THERE'S a chance Ireland could be rid of Covid-19 by Autumn, according to an Irish immunologist.
Dr Tomas Ryan, Associate Professor at the School of Biochemistry and Immunology at Trinity College Dublin, insisted that the country had taken "a step in the right direction" by delaying the entry to Phase Four of the reopening plan, and that doing so could help Ireland eliminate coronavirus in time to get schools and businesses back into action before the end of the year.
Speaking on Newstalk’s Pat Kenny Show, he said: "A lot of publicans and restaurant owners appreciate that being at 50 per cent capacity for the next year-and-a-half to two years is really not an ideal way of doing business.

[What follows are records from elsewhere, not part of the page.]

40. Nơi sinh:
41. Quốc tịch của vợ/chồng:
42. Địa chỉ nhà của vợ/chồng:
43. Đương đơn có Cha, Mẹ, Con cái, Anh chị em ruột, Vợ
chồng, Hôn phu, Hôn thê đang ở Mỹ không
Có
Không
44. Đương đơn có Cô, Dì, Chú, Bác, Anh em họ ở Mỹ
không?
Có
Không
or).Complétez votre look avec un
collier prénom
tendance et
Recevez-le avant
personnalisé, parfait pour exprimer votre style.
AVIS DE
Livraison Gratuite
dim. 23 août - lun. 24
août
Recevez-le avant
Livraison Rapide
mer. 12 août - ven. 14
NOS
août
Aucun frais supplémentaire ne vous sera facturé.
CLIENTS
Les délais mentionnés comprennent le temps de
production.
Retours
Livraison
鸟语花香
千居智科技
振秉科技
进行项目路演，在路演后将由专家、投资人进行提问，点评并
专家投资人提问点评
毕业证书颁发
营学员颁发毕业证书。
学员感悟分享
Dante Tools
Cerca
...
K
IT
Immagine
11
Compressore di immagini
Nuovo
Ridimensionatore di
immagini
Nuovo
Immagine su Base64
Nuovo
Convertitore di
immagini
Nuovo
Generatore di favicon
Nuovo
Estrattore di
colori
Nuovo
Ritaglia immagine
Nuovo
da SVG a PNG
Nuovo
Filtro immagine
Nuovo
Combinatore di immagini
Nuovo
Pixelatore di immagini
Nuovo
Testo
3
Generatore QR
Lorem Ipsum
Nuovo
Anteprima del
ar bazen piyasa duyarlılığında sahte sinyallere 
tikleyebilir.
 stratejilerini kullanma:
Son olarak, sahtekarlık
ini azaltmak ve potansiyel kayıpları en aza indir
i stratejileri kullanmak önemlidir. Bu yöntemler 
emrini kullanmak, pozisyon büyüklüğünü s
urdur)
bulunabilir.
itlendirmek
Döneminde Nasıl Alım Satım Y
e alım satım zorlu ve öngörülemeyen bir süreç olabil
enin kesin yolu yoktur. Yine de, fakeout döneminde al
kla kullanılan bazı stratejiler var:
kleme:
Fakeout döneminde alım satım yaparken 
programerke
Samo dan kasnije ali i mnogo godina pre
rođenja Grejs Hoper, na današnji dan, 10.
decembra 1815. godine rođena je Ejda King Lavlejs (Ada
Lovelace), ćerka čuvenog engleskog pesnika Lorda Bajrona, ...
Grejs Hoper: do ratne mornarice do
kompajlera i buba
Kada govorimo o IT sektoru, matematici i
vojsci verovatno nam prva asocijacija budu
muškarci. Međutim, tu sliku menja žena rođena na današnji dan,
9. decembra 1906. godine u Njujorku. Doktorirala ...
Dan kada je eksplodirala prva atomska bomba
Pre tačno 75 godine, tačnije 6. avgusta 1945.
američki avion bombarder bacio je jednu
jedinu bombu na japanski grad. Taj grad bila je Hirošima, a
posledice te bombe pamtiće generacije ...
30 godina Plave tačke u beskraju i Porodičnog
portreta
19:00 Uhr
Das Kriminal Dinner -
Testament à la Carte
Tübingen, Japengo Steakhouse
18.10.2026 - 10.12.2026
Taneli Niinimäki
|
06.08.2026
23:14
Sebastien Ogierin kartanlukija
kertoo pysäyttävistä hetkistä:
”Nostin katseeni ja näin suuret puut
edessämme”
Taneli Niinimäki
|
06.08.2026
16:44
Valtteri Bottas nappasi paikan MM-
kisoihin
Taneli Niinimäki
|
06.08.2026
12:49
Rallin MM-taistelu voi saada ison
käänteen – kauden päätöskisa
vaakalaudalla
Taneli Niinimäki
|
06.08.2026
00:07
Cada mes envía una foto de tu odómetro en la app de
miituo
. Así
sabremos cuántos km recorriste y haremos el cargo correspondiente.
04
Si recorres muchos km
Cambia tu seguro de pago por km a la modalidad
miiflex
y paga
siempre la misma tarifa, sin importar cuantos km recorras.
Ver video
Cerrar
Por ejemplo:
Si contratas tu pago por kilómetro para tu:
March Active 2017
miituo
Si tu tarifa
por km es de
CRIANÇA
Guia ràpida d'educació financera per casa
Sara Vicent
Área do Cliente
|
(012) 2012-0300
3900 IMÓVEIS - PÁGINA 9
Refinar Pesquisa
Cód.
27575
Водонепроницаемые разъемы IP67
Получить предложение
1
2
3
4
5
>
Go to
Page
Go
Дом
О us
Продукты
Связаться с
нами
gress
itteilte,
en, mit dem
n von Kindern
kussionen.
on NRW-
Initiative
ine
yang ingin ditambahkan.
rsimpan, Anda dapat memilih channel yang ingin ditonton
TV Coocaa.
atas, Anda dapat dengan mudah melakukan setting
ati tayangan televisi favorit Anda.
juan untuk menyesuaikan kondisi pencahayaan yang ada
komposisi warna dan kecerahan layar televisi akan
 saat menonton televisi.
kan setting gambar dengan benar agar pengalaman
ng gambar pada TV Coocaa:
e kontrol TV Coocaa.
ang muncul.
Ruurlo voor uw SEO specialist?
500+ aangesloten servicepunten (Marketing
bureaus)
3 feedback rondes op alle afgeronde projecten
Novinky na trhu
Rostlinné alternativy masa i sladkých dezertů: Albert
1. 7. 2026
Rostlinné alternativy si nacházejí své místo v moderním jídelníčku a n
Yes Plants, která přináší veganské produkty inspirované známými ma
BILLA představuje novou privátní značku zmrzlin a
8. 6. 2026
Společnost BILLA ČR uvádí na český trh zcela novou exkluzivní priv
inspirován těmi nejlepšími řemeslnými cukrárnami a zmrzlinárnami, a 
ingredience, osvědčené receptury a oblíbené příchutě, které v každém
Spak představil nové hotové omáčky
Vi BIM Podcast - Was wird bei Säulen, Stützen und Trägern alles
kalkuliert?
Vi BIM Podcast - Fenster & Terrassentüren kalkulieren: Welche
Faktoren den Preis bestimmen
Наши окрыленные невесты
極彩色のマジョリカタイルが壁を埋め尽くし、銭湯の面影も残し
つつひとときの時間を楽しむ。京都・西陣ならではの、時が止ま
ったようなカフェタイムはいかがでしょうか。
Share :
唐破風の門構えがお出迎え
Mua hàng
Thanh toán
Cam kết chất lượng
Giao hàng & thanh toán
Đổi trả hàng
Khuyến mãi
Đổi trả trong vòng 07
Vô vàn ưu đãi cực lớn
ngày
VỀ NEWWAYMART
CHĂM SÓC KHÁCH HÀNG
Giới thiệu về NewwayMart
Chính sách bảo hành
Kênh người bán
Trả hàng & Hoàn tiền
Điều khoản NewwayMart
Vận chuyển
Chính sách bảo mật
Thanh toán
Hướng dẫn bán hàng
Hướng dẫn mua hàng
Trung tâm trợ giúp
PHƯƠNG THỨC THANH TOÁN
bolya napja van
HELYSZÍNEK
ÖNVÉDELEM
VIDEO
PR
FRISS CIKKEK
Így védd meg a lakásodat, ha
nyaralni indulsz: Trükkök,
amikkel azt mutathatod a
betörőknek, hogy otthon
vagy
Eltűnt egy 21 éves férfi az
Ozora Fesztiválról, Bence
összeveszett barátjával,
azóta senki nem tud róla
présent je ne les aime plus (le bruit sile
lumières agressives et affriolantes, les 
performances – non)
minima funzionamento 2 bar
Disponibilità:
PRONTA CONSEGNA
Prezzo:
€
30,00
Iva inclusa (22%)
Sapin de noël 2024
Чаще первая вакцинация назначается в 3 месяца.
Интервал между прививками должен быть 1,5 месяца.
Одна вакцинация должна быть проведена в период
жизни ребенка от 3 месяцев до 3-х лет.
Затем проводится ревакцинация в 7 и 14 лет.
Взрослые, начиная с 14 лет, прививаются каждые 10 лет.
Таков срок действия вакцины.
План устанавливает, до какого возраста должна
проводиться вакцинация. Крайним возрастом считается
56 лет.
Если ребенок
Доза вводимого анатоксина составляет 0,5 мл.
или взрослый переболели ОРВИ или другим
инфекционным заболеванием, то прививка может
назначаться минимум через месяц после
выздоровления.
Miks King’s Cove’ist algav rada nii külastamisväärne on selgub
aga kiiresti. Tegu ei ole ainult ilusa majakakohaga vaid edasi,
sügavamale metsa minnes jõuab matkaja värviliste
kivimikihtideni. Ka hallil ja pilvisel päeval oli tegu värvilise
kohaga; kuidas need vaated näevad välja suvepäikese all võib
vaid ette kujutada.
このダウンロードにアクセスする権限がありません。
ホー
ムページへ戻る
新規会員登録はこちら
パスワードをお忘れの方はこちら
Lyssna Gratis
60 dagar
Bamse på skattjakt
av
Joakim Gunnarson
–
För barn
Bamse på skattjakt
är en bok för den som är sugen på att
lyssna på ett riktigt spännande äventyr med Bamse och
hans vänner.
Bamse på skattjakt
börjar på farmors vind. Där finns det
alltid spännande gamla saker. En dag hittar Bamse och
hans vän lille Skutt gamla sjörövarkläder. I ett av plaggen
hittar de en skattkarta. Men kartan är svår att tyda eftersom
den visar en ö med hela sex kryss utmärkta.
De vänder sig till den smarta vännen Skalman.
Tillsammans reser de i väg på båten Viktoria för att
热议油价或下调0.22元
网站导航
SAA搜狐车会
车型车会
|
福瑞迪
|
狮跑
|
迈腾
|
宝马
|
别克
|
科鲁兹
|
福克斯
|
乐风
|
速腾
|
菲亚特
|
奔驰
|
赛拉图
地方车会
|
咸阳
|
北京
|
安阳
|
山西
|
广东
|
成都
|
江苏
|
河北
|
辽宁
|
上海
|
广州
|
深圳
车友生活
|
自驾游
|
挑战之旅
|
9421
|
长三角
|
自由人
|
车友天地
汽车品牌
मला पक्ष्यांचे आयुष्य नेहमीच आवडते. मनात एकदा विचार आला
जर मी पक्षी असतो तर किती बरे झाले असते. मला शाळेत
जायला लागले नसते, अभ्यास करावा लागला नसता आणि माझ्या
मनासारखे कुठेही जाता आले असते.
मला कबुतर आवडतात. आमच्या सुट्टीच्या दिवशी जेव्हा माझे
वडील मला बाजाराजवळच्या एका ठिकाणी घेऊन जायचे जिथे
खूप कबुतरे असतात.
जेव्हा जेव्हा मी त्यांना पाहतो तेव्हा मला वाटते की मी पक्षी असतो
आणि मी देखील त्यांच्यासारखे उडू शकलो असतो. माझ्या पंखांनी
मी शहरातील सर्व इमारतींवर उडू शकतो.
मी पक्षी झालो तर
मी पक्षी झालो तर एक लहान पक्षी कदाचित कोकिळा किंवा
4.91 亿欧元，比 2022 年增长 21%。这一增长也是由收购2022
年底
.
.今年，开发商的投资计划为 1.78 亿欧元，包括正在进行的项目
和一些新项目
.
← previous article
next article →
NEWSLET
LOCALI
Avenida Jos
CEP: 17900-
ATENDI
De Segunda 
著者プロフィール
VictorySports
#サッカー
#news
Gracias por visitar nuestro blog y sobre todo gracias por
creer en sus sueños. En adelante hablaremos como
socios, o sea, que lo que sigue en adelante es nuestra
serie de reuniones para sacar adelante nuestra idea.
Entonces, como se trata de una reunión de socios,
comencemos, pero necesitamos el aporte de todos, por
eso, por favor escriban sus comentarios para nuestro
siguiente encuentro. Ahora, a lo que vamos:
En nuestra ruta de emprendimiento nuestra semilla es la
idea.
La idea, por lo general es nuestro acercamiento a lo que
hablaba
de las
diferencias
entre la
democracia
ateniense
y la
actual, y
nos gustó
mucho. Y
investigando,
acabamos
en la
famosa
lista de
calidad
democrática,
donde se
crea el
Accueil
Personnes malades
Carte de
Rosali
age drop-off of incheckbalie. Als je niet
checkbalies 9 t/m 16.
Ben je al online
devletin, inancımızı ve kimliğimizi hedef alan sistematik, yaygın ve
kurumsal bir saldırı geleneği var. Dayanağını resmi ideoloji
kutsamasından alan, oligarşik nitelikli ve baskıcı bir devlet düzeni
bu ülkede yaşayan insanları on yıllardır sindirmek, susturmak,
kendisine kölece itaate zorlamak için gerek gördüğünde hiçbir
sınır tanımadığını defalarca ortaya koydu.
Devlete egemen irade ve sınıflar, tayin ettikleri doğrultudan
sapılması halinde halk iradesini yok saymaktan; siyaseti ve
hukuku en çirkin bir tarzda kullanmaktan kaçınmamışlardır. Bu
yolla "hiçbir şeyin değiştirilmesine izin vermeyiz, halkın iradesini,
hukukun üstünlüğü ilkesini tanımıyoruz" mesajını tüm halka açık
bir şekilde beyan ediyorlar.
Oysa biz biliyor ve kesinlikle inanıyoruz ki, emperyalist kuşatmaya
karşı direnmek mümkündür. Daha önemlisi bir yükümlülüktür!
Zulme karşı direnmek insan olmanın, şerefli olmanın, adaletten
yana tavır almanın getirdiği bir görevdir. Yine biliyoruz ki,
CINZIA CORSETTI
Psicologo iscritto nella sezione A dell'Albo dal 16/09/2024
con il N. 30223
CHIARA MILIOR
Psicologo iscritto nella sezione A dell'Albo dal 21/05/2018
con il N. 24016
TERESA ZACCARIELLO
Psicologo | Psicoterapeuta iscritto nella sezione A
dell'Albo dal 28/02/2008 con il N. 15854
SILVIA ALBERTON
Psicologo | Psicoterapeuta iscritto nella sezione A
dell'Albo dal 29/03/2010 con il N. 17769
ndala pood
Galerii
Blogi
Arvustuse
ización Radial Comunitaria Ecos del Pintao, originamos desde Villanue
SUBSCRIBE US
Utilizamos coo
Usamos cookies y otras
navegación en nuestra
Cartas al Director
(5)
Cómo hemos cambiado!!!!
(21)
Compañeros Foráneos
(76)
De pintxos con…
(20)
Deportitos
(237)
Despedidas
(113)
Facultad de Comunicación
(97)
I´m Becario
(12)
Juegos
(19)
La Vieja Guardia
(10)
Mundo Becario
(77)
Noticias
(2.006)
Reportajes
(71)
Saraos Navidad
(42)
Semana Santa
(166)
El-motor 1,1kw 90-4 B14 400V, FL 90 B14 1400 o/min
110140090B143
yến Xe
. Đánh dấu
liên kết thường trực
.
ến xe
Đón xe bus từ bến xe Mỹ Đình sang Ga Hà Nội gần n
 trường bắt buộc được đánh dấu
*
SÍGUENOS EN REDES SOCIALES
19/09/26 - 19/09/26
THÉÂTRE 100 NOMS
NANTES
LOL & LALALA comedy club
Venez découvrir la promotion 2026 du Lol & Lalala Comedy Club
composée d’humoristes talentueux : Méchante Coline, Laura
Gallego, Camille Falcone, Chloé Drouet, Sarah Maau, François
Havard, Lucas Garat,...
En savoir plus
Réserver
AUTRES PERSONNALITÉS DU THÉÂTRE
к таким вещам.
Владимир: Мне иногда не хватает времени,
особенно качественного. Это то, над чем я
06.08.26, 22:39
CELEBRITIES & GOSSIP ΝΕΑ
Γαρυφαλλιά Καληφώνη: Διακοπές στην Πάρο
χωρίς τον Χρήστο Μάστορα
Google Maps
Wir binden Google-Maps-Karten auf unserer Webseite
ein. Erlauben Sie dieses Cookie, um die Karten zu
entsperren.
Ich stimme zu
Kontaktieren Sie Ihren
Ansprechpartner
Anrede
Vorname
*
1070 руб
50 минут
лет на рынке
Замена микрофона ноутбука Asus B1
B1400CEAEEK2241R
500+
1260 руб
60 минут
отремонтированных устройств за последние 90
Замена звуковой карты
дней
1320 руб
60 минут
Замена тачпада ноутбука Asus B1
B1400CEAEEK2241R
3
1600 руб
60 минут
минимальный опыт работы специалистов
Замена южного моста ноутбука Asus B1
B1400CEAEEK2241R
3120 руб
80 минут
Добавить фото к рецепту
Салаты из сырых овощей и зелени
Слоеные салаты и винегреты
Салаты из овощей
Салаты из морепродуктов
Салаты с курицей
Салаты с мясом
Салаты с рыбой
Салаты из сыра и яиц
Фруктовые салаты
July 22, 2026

"The advantage of taking a zero-Covid approach or a near-elimination approach, as is being explicitly pursued in Scotland by Nicola Sturgeon, is that it allows you a situation where you can have 100 per cent capacity.
"I think a lot of people working in that sector would like to see the country take that approach where, if we really take control of this and take control of our borders, then we could have 100 per cent capacity in bars, restaurants and pubs and have no fears about schools reopening.
"That is a decision that would need to be taken by Government within the coming few weeks, but what is clear is that many of the noises they have been making in the past 24-hours, I think, have been extremely encouraging."
He went on to praise the cautious approach by the new government, insisting that no one measure will be able to keep us safe from Covid-19 and that it would need a significant collective to end the crisis as quickly as possible.